# How common are the CZ 75B handguns?



## avigar (Jan 13, 2012)

Just wondering how common are the CZ 75B's in the handgun community? There's not that many local dealers that tend to carry or have them in their display cases. I know that they're imported, but are they that hard to get or hardly in demand? I'm sort of leaning towards the stainless steel models. Most online dealers tend to have them on backorder status. Also, how do the CZ's rate compared to the other brands? I'm looking for info in terms of ease of ownership, problems/maintenance issues, lack of replacement parts, etc.


----------



## Brevard13 (Nov 28, 2010)

I know a couple of people that have them. The guys I know that have them and the people I have talked to that have them seem to really like them. I haven't heard of them having any problems or maintenance issues. I will talk to them and see what they say. Venturing just off what I have heard they are really good guns. But that is just what I have heard. Of course from what I have read about them and stuff I am going to say that it is true.


----------



## dondavis3 (Aug 2, 2009)

They are very common and have a superb reputation.

My CZ 75B Compact.










My CZ 85 Combat










Wonderful guns IMHO

:smt1099


----------



## Roverhound (Feb 21, 2012)

That 85 is dead sexy.


----------



## dondavis3 (Aug 2, 2009)

@ Roverhound


Thank you and it shoots a good as it looks.

:smt1099


----------



## Overkill0084 (Nov 28, 2010)

Very good quality guns. They are not as common as Glock or S&W, but they aren't terribly rare. They are typically quite accurate and reliable. The 75 series has a .22 conversion that is extremely good as well (Kadet Kit).
I have a CZ75BD which has been 100% reliable.
FWIW, they are a decent value these days. It was much better before the govt turned our currency into monopoly money.
CZ also owns Dan Wesson. Dan Wesson 1911s are some of the best of the "off the rack" 1911s.


----------



## ronmail65 (Jan 18, 2011)

There will be one more 75BD out there when I get mine! 

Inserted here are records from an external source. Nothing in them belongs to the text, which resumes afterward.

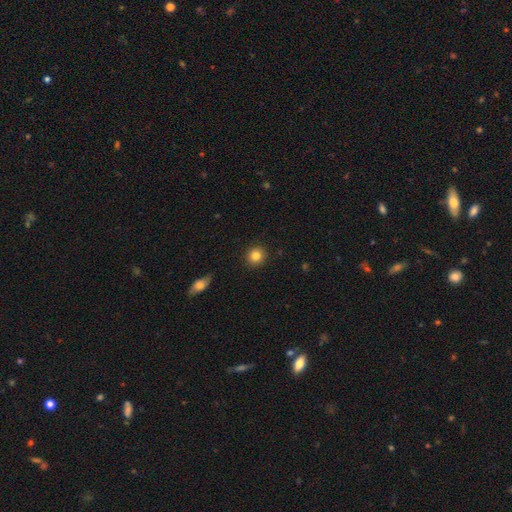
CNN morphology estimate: smooth-or-featured: smooth: 84% | star or artifact: 10% | featured or disk: 6%
  how-rounded: round: 90% | in between: 9% | cigar-shaped: 1%
  merging: none: 91% | minor disturbance: 6% | major disturbance: 2% | merger: 1%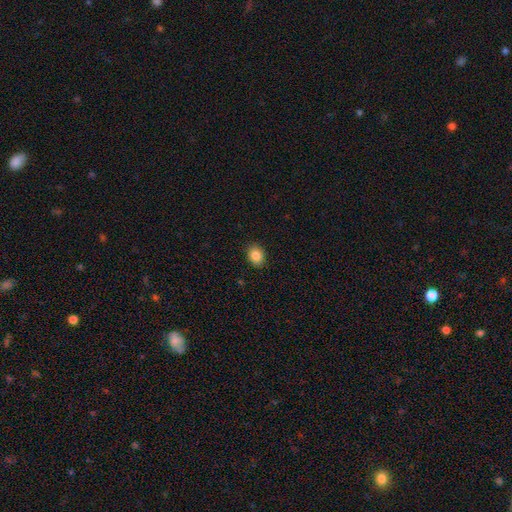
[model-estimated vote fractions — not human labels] A smooth galaxy with no disk features (85%) that is in between round and cigar-shaped (56%).

Vote fractions:
- Smooth or featured? smooth: 85% / star or artifact: 9% / featured or disk: 5%
- How rounded? in between: 56% / round: 43% / cigar-shaped: 1%
- Merging? none: 89% / minor disturbance: 8% / major disturbance: 2% / merger: 1%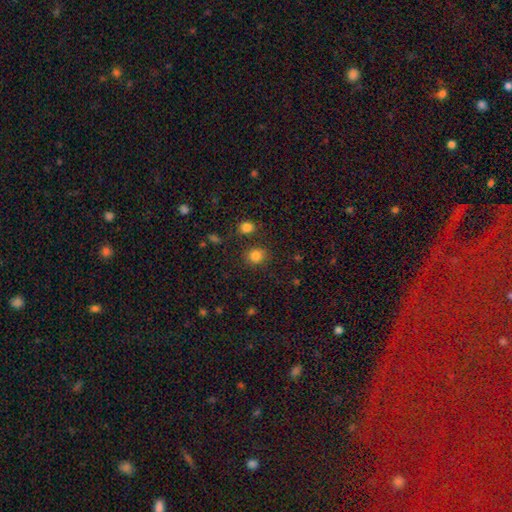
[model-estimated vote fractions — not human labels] Smooth or featured?
  - smooth: 83% *
  - star or artifact: 12%
  - featured or disk: 5%
How rounded?
  - round: 78% *
  - in between: 21%
  - cigar-shaped: 1%
Merging?
  - none: 80% *
  - minor disturbance: 10%
  - merger: 7%
  - major disturbance: 4%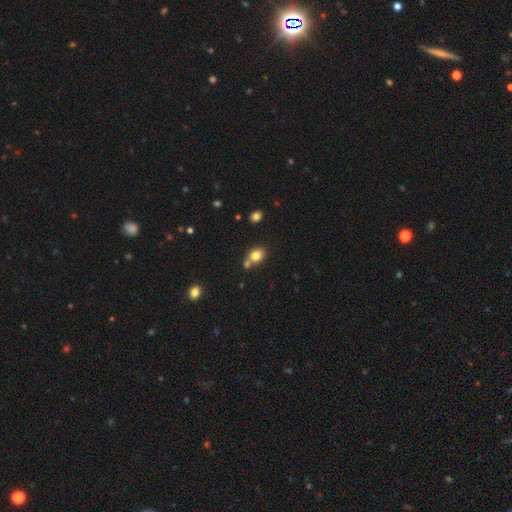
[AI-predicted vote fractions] This is clearly a smooth galaxy (80%). How rounded: possibly round (55%). Merging: possibly none (55%).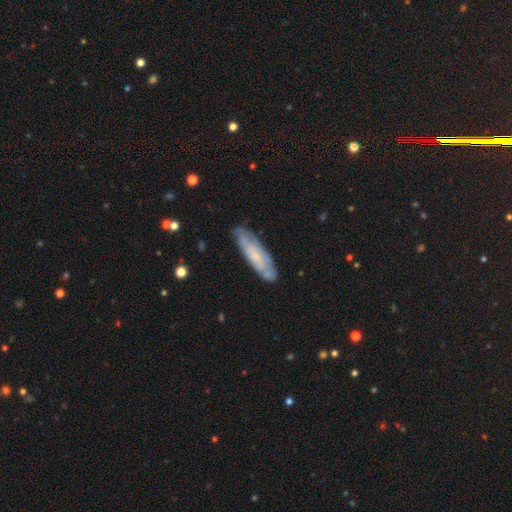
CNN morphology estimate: This is possibly a featured or disk galaxy (50%). Merging: likely none (76%).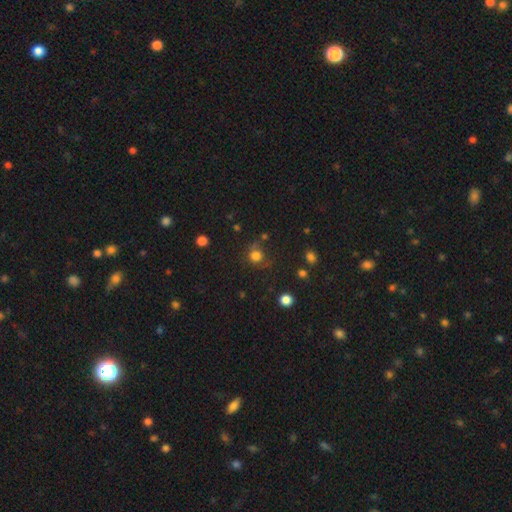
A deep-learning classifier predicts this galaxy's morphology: A smooth galaxy with no disk features (76%) that is round (86%). Merging: none (61%).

I agree with the OP. I've seen very few CZ75s at LGSs and at the range. But everything I read and everyone I speak has very positive things to say about these guns. I've handled a few 75Bs before -- love the grip and the weight/balance. I've also shot a 75 P01 and a Tangfolio Witness (a CZ75 copy). By all accounts and my experience, I'm expecting a very positive experience with the 75BD.


----------



## John2393 (Feb 19, 2012)

Really nice guns. Unique slides (rides on the inside of the frame rather than hugging the frame) comfortable as can be, de burred at the factory, accurate, and relatively inexpensive. Tangfolio/ witness are nice as well. Cheaper too, but i dontk.ow if the mfg quality is the same. Never shot a witness. Ive only shot a CZ 97-45 cal that i rented when i was shopping for a new 45. (Wound up with a 1911..another story, another time) but yeah theyre pretty common and really nice. Im pretty sure hogue makes after market grips for them, and they make specific holsters for 75s and the whole 9 yards.


----------



## larryh1108 (Nov 5, 2009)

I have 2 CZ75 compacts, both with the alloy frames. The 9mm is the PCR and the .40S&W is the 40P. Both are dead nuts reliable, accurate and they both handle recoil better than any other handgun I own. I believe the slide inside the frame design helps with the accuracy and recoil. If you never shot one, try one out. If you do you will buy one on the spot.


----------



## krunchnik (Nov 27, 2011)

Parts are readily available from a few suppliers including the CZ Factory Store,also many different other suppliers.They are very customizable.CZ Custom Shop for one markets quite a few different accesories,trigger kits,springs and what not.I really like my 75B Duotone.


----------



## matt_the_millerman (Dec 6, 2011)

My boss just got a 75B stainless, after me bragging about CZ pistols for over a month. One thing though, he now wishes he would've got the nickel finish. The stainless is UNBELIEVABLY shiny, almost like chrome. Prob just needs a good cleaning, I've read they come super oiled up but it didn't feel that oily. I had to agree with him that it seems abit much. Think we're gonna go shoot it this weekend, I can't wait. I'm a huge fan of the duo tone, I will own one some day soon.


----------



## John2393 (Feb 19, 2012)

Does he want it SHINIER? Or is it too shiny? I dont think i unserstood. I can tell you how to make them (stainless that is) shinier. Like a mirror if you want. Or, using the same tool how to dull it a bit.


----------



## matt_the_millerman (Dec 6, 2011)

We thought it was too shiny, he just read over the weekend that its a polished SS.


----------



## ronmail65 (Jan 18, 2011)

Delete this post


----------



## recoilguy (Apr 30, 2009)

CZ's are not as common as some of the brands you see everywhere. However they are very popular and reliable. I own more then one. I carry one daily and I compete with a different one. I have one on my bedstand and another in the locker that I shoot quite often. They are worth finding if you can't find one at your LGS ask him to get one or extend your search. I recomend CZ to everyon who asks and I own many different brands of handgun.

RCG


----------